*EXERCISE INSTRUCTIONS*: The result should be every line that contains the word "Crespo", taken from the material.

====

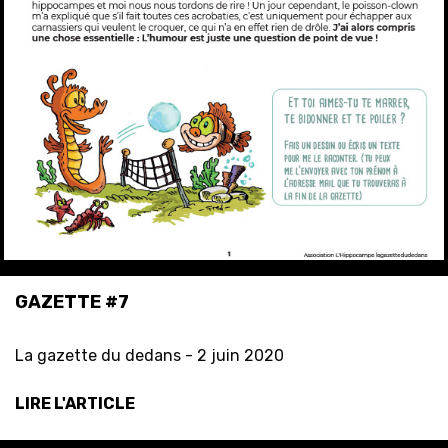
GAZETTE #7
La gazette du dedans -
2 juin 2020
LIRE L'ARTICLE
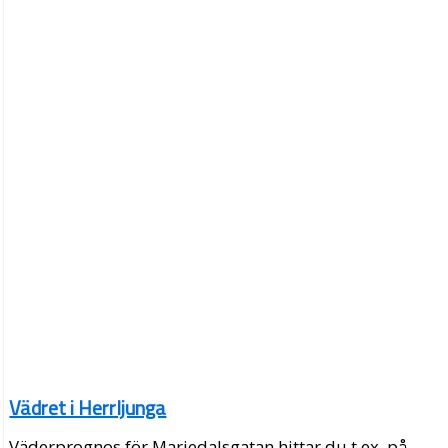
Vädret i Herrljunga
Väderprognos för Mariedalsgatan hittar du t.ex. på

====

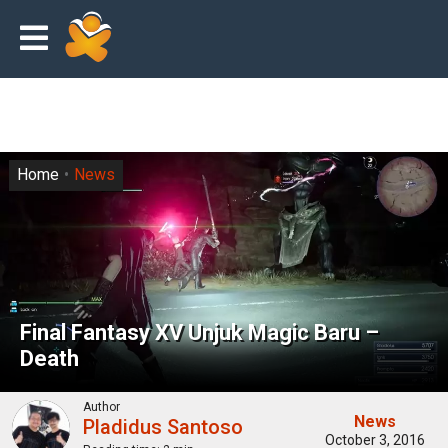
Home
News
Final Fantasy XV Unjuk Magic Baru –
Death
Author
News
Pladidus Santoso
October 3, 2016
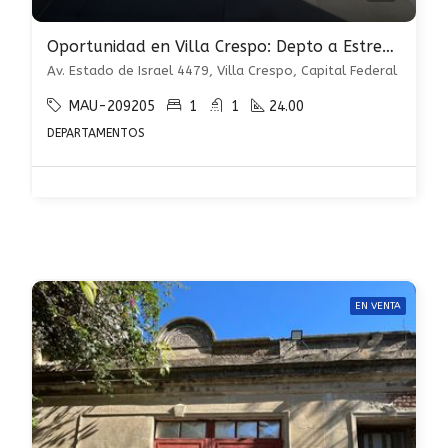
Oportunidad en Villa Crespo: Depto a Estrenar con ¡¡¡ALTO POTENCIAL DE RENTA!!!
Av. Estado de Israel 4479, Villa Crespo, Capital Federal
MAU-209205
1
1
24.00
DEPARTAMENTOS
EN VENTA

====

*WRITTEN SOLUTION*:
Oportunidad en Villa Crespo: Depto a Estrenar con ¡¡¡ALTO POTENCIAL DE RENTA!!!
Av. Estado de Israel 4479, Villa Crespo, Capital Federal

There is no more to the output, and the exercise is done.